Child protection is still a ”huge problem” almost four years after the death of Dundee toddler Brandon Muir, Labour has claimed.
New Scottish leader Johann Lamont urged First Minister Alex Salmond to hold an independent inquiry into the system after the death of another child in tragic circumstances.
Last week Kimberley Hainey (37) was found guilty of murdering her toddler son, Declan, at a flat in Paisley and of hiding his death from the authorities.
Speaking at her first appearance as leader at First Minister’s Questions, Ms Lamont suggested the Scottish Government had failed to keep promises made in the wake of the Brandon Muir case.
Ms Lamont said: ”Christmas is a time of year that belongs to children but for some, abandoned or abused by their parents, there isn’t much to look forward to.
”When the First Minister was asked about a tragic case two years ago the death of Brandon Muir he assured us that the system for protecting children was ‘systematic’ and ‘strenuous’.”
She added: ”But the reality wasn’t good enough for Brandon Muir, or for Declan Hainey, or for scores of children whose names we do not know but who are suffering now.
”The reality is that, across Scotland, we have social workers overburdened and the inevitability of children who have been abandoned by their parents being abandoned by a system that’s supposed to care.”
Declan’s body was discovered on March 30 last year when he would have been 23 months old. He was last seen alive in July or August 2009 when he was aged around 15 months.

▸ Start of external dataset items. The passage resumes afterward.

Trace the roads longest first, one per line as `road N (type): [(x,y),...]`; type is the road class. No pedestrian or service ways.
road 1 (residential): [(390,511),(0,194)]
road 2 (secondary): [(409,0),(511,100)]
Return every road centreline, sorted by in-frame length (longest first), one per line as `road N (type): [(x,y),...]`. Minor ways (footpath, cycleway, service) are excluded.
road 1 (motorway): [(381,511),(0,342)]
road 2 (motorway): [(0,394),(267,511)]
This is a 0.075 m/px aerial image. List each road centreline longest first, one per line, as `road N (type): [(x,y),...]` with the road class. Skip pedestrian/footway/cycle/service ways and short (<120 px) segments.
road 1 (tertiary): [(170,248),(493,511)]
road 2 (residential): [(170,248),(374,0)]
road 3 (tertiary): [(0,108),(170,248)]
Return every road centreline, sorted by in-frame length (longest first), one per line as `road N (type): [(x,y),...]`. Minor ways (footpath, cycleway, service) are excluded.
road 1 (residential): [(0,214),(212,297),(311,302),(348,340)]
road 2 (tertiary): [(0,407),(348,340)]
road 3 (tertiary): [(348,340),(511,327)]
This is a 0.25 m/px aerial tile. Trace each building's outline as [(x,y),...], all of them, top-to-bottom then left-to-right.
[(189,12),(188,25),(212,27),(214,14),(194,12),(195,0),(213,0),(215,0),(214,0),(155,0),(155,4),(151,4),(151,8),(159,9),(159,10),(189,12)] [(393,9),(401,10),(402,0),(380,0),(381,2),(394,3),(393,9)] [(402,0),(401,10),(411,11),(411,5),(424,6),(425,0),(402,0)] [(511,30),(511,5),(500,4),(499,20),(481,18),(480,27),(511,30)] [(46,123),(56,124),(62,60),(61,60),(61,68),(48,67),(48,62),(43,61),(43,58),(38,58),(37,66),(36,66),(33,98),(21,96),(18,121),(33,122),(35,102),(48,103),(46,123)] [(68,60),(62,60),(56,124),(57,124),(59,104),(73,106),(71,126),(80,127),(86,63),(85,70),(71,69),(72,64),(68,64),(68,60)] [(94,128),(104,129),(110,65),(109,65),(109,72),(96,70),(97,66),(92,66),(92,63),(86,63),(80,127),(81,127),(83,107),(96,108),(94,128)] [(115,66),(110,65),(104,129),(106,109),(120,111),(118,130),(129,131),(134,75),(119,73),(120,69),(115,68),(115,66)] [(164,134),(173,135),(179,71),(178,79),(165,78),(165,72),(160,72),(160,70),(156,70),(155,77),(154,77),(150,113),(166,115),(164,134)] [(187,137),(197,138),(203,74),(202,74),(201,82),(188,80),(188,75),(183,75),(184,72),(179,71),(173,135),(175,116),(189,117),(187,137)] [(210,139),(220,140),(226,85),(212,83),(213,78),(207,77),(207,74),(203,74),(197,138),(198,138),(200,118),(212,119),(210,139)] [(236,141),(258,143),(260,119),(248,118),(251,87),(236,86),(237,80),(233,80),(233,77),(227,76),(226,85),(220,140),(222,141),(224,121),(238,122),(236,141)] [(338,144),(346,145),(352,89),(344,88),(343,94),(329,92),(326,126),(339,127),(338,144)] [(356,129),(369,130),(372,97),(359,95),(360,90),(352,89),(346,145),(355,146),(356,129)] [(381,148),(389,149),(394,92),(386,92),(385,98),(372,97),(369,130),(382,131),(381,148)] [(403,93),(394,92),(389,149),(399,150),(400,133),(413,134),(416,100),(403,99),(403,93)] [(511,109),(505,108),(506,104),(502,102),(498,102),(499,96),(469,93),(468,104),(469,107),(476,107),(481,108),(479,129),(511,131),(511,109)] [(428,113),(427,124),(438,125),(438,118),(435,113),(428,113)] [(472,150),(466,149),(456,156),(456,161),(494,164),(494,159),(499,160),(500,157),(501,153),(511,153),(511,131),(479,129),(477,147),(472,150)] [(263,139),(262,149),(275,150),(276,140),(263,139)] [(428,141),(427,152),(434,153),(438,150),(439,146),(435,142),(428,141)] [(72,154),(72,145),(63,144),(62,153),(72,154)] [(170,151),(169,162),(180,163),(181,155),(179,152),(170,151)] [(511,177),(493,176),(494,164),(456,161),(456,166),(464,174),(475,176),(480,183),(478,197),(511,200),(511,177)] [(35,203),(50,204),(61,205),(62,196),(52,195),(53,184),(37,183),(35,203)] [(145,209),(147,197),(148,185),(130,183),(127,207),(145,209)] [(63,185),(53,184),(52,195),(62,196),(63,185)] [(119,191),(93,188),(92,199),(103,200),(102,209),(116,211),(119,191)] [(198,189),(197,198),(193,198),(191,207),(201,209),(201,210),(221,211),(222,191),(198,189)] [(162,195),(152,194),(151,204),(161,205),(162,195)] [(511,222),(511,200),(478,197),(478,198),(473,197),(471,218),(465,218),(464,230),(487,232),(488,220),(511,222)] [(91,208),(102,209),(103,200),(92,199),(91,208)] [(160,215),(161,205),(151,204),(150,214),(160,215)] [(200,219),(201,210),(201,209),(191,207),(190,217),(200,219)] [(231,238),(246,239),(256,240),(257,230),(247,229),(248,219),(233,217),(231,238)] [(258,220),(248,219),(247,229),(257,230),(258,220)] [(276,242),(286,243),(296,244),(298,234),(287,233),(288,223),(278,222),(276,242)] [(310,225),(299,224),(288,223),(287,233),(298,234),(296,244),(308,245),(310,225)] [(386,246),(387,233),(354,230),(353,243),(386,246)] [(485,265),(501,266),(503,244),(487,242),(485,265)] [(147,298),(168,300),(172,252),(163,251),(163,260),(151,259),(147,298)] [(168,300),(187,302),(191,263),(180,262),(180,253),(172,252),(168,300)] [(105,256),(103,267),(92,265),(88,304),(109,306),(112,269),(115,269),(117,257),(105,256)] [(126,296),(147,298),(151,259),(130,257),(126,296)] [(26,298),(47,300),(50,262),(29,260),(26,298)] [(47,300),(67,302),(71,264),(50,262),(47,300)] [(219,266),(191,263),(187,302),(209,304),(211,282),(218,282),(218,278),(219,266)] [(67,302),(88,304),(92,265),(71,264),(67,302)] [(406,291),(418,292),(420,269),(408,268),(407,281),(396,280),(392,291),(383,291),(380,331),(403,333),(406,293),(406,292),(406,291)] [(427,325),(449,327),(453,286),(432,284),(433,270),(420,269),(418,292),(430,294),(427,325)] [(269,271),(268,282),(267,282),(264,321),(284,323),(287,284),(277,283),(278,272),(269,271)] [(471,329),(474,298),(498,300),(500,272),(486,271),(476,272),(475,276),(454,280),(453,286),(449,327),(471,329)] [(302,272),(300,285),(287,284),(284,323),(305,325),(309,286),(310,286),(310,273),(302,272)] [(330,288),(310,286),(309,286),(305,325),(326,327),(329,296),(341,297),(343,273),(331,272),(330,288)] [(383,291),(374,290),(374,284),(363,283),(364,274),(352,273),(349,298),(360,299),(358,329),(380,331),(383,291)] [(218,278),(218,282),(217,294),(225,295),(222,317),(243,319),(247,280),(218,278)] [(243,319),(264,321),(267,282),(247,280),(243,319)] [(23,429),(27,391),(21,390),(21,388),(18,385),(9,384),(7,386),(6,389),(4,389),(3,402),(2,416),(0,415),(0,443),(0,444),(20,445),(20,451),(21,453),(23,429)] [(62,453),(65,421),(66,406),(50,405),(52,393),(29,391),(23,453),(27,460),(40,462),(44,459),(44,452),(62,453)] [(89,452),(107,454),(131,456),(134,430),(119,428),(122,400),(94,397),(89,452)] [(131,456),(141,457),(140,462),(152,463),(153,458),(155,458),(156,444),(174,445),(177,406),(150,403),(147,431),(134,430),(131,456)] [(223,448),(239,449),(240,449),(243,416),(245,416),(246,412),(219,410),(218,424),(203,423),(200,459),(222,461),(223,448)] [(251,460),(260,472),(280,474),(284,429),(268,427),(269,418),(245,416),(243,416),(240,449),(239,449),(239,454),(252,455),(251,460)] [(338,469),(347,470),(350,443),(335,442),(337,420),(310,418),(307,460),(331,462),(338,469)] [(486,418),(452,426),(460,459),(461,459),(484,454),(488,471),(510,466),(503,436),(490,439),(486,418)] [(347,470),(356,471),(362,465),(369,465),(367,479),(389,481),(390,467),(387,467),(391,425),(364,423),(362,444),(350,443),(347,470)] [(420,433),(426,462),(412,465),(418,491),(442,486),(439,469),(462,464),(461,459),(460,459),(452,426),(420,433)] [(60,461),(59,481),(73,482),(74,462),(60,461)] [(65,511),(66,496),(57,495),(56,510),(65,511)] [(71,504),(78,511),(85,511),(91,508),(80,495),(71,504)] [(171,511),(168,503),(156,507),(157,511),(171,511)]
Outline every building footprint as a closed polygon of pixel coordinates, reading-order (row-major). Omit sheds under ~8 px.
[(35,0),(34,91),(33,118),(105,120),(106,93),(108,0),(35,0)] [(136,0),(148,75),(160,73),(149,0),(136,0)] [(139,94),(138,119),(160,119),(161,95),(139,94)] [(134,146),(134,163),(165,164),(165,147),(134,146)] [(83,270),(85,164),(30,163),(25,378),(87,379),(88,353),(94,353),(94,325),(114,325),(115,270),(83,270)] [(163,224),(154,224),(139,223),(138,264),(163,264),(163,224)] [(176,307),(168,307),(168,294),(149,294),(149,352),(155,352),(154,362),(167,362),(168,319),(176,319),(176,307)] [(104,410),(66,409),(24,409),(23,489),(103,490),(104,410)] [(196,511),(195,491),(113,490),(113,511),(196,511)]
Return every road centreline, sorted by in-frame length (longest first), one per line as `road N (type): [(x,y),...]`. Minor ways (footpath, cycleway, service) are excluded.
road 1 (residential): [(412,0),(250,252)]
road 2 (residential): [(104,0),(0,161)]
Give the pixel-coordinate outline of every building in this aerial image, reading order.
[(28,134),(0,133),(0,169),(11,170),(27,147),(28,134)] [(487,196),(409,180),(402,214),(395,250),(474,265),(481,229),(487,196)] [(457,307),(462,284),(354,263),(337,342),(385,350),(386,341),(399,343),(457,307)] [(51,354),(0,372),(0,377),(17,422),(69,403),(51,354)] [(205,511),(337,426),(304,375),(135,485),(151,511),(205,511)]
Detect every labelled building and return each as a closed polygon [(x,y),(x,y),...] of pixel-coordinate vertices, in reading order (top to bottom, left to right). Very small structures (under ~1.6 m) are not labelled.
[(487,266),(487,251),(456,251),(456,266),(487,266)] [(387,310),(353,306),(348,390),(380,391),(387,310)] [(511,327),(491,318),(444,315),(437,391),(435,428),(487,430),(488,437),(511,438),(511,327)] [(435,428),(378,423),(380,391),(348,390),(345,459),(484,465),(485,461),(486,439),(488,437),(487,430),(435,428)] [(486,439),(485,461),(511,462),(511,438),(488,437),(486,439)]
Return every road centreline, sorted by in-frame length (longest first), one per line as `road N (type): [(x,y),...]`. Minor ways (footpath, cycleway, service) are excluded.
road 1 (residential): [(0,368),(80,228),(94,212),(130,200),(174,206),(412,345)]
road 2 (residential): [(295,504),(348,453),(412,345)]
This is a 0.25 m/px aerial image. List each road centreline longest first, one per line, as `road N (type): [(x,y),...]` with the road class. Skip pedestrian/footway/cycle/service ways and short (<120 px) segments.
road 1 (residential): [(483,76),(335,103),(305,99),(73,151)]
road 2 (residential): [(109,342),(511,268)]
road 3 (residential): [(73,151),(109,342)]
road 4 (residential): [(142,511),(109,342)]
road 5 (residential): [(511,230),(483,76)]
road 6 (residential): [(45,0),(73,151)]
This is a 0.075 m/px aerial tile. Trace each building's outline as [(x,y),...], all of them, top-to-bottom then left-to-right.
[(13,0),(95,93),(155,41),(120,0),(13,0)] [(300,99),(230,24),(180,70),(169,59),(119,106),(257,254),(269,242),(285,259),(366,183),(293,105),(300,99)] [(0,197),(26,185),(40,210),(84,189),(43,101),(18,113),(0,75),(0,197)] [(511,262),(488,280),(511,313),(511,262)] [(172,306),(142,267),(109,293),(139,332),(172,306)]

It is not known how or when he died but experts said he had been dead for several months when he was found.
Mr Salmond said improvements to the inspection regime had been made as the result of an inquiry held in the wake of Brandon Muir’s death.
And he insisted there is ”substantial evidence” that social work departments are performing ”much better” than they were before.
Dundee City Council’s social work department came in for heavy criticism following the death of Brandon Muir.
But Mr Salmond stressed no politician could guarantee that tragedies such as Declan Hainey or Brandon Muir would never occur.
No guarantee
He said: ”If [Ms Lamont] is asking for a guarantee that there will never be a tragic circumstance, that no child will ever be in that circumstance, I can’t give that guarantee. No politician can.”
However, he added: ”If she’s asking the question what has been done by this government, then the systematic improvement in inspection regimes validates what has been done by the government.
”We have a substantial system, we also have excellent social workers in Scotland who subscribe to the highest standards, who are a professional group of people.
”But however substantial we make our system, whatever the sincere efforts of our social workers, there will always be tragic cases. That is a certainty in society.”
He added: ”Our job as parliamentarians is to give the maximum support to our social work departments, to make sure our systems of inspection are such as to minimise these tragic cases, minimise the number and therefore minimise the effect on society.”
Inevitability questioned
But Ms Lamont said it was wrong to say there is ”some kind of inevitability” about such deaths and questioned whether the government is sufficiently funding social work.
She said: ”It’s not about blaming the workforce, it’s recognising for all of us that whatever systems in are in place they are not sufficient.
”If we can have an independent inquiry we can work together to challenge this most awful of circumstances that is happening in our communities and make Scotland a better place for vulnerable children.”
Brandon Muir died at the hands of his mother’s lover, Robert Cunningham, in March 2008 when he was just 23 months old. Cunningham was jailed for 10 years for the killing.
It emerged at his trial that Brandon and his mother Heather Boyd, a heroin addict, were well known to social services. After the tragedy, child protection services came under scrutiny.
An HMIE inspection was highly critical of children’s services in Dundee. However, a follow-up inspection noted major improvements.